WRITTEN TASK 1:
Reproduce the rows without changes, starting with the first row and ending with the row that contains "line at (422, 619): none -> present", both included.

SELECTION:
------------------------------------------------------------

# My Second Smoked Brisket



## SmokeyBarks (Apr 21, 2022)

This time, I'm smoking a 3 pound brisket for 8 hours. At the 5 hour mark, meat internal temp was 165 degrees. I read I should wrap it in unlined butcher paper after it gets to 205 degrees. How much longer do I smoke it then?


----------



## TNJAKE (Apr 21, 2022)

If you plan on wrapping you should do it around 165........at 205 the brisket will most likely be probing tender and will be ready for a rest


----------



## noboundaries (Apr 21, 2022)

A 3lb brisket is most likely a flat. Make sure it probes tender at your destination temp. It may need to go longer. Beef can't read thermometers.


----------



## noboundaries (Apr 21, 2022)

And...don't forget the resting period after the smoke. Very important.


----------



## SmokeyBarks (Apr 21, 2022)

noboundaries said:


> A 3lb brisket is most likely a flat. Make sure it probes tender at your destination temp. It may need to go longer. Beef can't read thermometers.


So 3 lb. Brisket won't have a point?


----------



## noboundaries (Apr 21, 2022)

SmokeyBarks said:


> So 3 lb. Brisket won't have a point?


Nope. Most packer briskets (flat and point) are in the 10 to 18 lbs range. Grocers cut them up to move at weights their shoppers will buy. A 3 lb brisket is probably half a flat. That's a typical cut from grocery stores.

A full point is usually in the 4.5 to 6 lb range and highly marbled. They are harder to find. I love 'em but the meat counter at my local grocer says they are too hard to move due to the fat.  If people only knew they make incredible chili and soup, not to mention burnt ends.


----------



## JckDanls 07 (Apr 21, 2022)

SmokeyBarks said:


> I read I should wrap it in unlined butcher paper after it gets to 205 degrees



What it should have said ...  If you cook the whole way without wrapping and reach 205` (probe tender)...  then wrap it in the butcher paper and put it in a cooler for resting at that time ...  Cooking the whole way without wrapping takes much longer ... 
you don't cook be time (8 hrs as you stated)... Go by internal temp (IT) and probe tender...

Now to get it done quicker..  you would wrap in the butcher paper at the stall (usually around the 160` mark) and put it back in the smoker until it gets to probe tender (start checking at 195` IT)....

------------------------------------------------------------

EXCERPTED DATA:
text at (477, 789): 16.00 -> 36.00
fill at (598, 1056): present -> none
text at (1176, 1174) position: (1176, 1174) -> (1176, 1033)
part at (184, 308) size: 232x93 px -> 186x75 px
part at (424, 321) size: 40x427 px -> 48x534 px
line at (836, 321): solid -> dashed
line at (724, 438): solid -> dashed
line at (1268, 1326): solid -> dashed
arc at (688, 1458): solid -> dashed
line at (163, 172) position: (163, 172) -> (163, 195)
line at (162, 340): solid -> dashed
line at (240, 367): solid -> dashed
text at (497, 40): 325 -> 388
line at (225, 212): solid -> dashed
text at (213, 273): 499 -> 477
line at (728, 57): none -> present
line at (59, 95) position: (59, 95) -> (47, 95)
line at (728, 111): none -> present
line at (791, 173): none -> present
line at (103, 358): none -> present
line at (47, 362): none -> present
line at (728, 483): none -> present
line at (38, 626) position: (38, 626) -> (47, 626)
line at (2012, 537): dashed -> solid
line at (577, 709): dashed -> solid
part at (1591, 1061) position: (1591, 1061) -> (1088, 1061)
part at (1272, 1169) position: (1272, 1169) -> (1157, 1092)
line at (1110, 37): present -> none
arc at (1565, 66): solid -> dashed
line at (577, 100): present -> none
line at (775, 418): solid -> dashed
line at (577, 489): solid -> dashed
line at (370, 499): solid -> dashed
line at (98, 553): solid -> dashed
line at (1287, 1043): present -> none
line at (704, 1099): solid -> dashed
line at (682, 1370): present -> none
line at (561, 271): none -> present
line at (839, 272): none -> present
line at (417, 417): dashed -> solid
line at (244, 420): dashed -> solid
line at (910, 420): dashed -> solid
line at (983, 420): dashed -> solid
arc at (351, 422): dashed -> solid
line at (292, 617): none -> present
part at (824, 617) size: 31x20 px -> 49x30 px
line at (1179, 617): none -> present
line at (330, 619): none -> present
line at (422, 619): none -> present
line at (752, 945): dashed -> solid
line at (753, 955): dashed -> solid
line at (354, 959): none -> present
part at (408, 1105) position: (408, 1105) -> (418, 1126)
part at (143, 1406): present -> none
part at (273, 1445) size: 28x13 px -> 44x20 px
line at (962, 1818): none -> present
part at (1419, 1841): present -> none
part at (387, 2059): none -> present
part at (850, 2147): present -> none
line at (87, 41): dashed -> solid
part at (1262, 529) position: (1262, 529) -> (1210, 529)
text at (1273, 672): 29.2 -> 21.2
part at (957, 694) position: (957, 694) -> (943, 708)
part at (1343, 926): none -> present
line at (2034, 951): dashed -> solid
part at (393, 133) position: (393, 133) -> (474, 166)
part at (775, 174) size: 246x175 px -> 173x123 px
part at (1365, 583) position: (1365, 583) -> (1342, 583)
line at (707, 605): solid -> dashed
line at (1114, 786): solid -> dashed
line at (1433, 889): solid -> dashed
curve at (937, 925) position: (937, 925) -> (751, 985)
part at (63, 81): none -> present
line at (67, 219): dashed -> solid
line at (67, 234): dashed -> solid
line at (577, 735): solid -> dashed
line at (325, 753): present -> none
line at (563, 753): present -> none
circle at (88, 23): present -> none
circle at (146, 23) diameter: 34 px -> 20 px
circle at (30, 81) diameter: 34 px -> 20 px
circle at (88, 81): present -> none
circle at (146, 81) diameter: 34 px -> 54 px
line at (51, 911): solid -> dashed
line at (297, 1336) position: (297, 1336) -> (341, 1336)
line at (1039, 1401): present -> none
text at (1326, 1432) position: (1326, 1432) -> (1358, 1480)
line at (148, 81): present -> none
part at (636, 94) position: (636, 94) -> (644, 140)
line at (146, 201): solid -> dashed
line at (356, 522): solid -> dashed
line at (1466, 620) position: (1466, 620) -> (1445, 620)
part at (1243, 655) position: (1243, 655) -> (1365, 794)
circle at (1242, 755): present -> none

------------------------------------------------------------

WRITTEN TASK 2:
Answer these questions from the brisket thread above:
(a) What was the meat's internal temperature at the 5 hour mark?
(b) What weight range does the thread give for most packer briskets?
(c) At what internal temperature should you start checking for probe tender after wrapping at the stall?

WRITTEN ANSWER 1:
text at (477, 789): 16.00 -> 36.00
fill at (598, 1056): present -> none
text at (1176, 1174) position: (1176, 1174) -> (1176, 1033)
part at (184, 308) size: 232x93 px -> 186x75 px
part at (424, 321) size: 40x427 px -> 48x534 px
line at (836, 321): solid -> dashed
line at (724, 438): solid -> dashed
line at (1268, 1326): solid -> dashed
arc at (688, 1458): solid -> dashed
line at (163, 172) position: (163, 172) -> (163, 195)
line at (162, 340): solid -> dashed
line at (240, 367): solid -> dashed
text at (497, 40): 325 -> 388
line at (225, 212): solid -> dashed
text at (213, 273): 499 -> 477
line at (728, 57): none -> present
line at (59, 95) position: (59, 95) -> (47, 95)
line at (728, 111): none -> present
line at (791, 173): none -> present
line at (103, 358): none -> present
line at (47, 362): none -> present
line at (728, 483): none -> present
line at (38, 626) position: (38, 626) -> (47, 626)
line at (2012, 537): dashed -> solid
line at (577, 709): dashed -> solid
part at (1591, 1061) position: (1591, 1061) -> (1088, 1061)
part at (1272, 1169) position: (1272, 1169) -> (1157, 1092)
line at (1110, 37): present -> none
arc at (1565, 66): solid -> dashed
line at (577, 100): present -> none
line at (775, 418): solid -> dashed
line at (577, 489): solid -> dashed
line at (370, 499): solid -> dashed
line at (98, 553): solid -> dashed
line at (1287, 1043): present -> none
line at (704, 1099): solid -> dashed
line at (682, 1370): present -> none
line at (561, 271): none -> present
line at (839, 272): none -> present
line at (417, 417): dashed -> solid
line at (244, 420): dashed -> solid
line at (910, 420): dashed -> solid
line at (983, 420): dashed -> solid
arc at (351, 422): dashed -> solid
line at (292, 617): none -> present
part at (824, 617) size: 31x20 px -> 49x30 px
line at (1179, 617): none -> present
line at (330, 619): none -> present
line at (422, 619): none -> present

WRITTEN ANSWER 2:
(a) 165 degrees
(b) 10 to 18 lbs
(c) 195`